Trainspotting: The Old Laundry Theatre
The incongruity of the setting must have struck all entering the auditorium here in Bowness. We are heading for the expletive-ridden, harsh and harrowing world of the Edinburgh heroin scene. We are warned that this will be an unapologetically brutal experience, that there will be nudity and violence, we are even offered free earplugs, and to get here we must walk past tableaux featuring Mrs Tiggywinkle, Jemima Puddleduck, and that arch villain of the piece himself, Peter Rabbit.

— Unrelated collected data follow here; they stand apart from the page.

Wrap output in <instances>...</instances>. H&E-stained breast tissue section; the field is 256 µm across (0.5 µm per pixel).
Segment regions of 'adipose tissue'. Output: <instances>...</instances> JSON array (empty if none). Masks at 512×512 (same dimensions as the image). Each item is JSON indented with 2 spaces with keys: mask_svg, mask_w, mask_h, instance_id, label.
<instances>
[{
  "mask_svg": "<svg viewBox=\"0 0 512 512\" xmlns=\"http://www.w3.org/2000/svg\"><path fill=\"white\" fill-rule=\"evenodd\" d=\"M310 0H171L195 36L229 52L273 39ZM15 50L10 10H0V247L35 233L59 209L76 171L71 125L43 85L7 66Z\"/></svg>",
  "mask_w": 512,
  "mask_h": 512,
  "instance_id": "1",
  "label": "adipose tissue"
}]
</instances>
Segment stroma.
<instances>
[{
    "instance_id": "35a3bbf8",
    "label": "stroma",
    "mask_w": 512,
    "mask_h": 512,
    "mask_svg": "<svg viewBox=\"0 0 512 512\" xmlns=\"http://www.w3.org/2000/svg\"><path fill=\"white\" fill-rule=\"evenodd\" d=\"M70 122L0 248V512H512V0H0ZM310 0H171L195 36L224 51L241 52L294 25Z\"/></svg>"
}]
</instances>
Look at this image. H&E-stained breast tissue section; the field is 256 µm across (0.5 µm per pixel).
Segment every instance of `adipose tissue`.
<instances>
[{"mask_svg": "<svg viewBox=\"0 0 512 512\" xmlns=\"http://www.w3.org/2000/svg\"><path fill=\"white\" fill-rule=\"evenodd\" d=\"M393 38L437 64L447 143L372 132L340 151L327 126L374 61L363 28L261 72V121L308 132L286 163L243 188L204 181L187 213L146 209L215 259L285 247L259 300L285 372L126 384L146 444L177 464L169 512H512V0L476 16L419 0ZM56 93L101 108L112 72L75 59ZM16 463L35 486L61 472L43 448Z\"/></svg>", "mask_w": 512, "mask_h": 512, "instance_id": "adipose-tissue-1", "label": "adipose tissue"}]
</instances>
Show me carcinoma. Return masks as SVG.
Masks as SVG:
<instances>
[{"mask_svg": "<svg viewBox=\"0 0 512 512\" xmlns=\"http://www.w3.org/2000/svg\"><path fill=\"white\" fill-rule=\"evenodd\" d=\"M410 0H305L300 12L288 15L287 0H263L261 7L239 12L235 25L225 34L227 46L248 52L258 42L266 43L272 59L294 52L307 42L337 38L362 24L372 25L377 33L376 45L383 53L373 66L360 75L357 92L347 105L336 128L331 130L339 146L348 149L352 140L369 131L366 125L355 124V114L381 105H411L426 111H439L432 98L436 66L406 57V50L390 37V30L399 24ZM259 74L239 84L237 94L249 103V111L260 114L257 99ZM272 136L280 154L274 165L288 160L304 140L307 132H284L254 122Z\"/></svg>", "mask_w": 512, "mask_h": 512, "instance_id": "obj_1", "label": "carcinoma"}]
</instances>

That’s the glory of the Old Laundry Theatre, a truly unexpected theatrical gem in a tourist honeypot town of ice cream and bottles of Kendal mint cake liqueur. It’s hidden away in the basement of the phenomenally popular World of Beatrix Potter attraction, whose website has the most glorious title: www.hop-skip-jump.com.
And whose theatre attracts some glorious productions, thanks to the vision of its founders, stage designer Roger Glossop, who had worked in the West End and on Broadway, with the Royal National Theatre and the Royal Shakespeare Company, and his stage-manager wife Charlotte Scott. They designed and created the permanent exhibition and then, with their friend and supporter, the north’s leading playwright Sir Alan Ayckbourn, they created both the 270-seatauditorium and a perpetually impressive progamme.
And there has never been anything quite like this seen here before.
All the warnings in the world won’t prepare you for the reality of Trainspotting Live. If you think you’ve seen it all, if you think you’re unshockable, this is the acid test. And it’s also some of the most brilliant physical-theatre acting you’ll ever see. Or hear.
Based on the novel by Irvine Welsh, Trainspotting Live is the adaptation by Harry Gibson, written before the famous blockbuster film. Yes, this show currently touring is celebrating its 21st anniversary, but time hasn’t diminished the impact; you still feel punched – literally and metaphorically – by its powerful message. In Your Face Theatre’s Scottish cast have created a snappy and vibrant affirmation of this story but also of the humour surprisingly at its heart.
It’s the story of Mark and his friends, living through the Edinburgh heroin scene of the 80s. And this is unquestionably an immersive production; the audience is part of the show, so there’s no hiding place. This is literally in your face, they are literally in your face. It’s vulgar, it’s raw, it’s extremely uncomfortable to watch – and it’s unforgettable.
There’s a kind-of moral tale. There’s a few speeches of sheer genius which describe and destroy the meaning of life in terse, brutal sentences. There’s the worst language you’ll ever hear, and the funniest humour you’ll ever dare laugh at. But most of all, there’s energy.
This frighteningly agile cast of five – Andrew Barrett, Lauren Downie, Greg Esplin, Michael Lockerbie and Olivier Sublet – put on a non-stop performance that’s fuelled by adrenalin, not the vodka bottles and the syringes. Before the show starts they dare the audience to dance with them to the loudest trance music; after it’s over, they invite them to the Flying Pig to join them for a pint. In between they insult, challenge, abuse and flatter one another and the guests squirming in their seats. Top marks to director Adam Spreadbury-Maher and the whole team. Can we now go and lie down in a darkened room for a while?
Trainspotting Live runs until Saturday, Sept 24.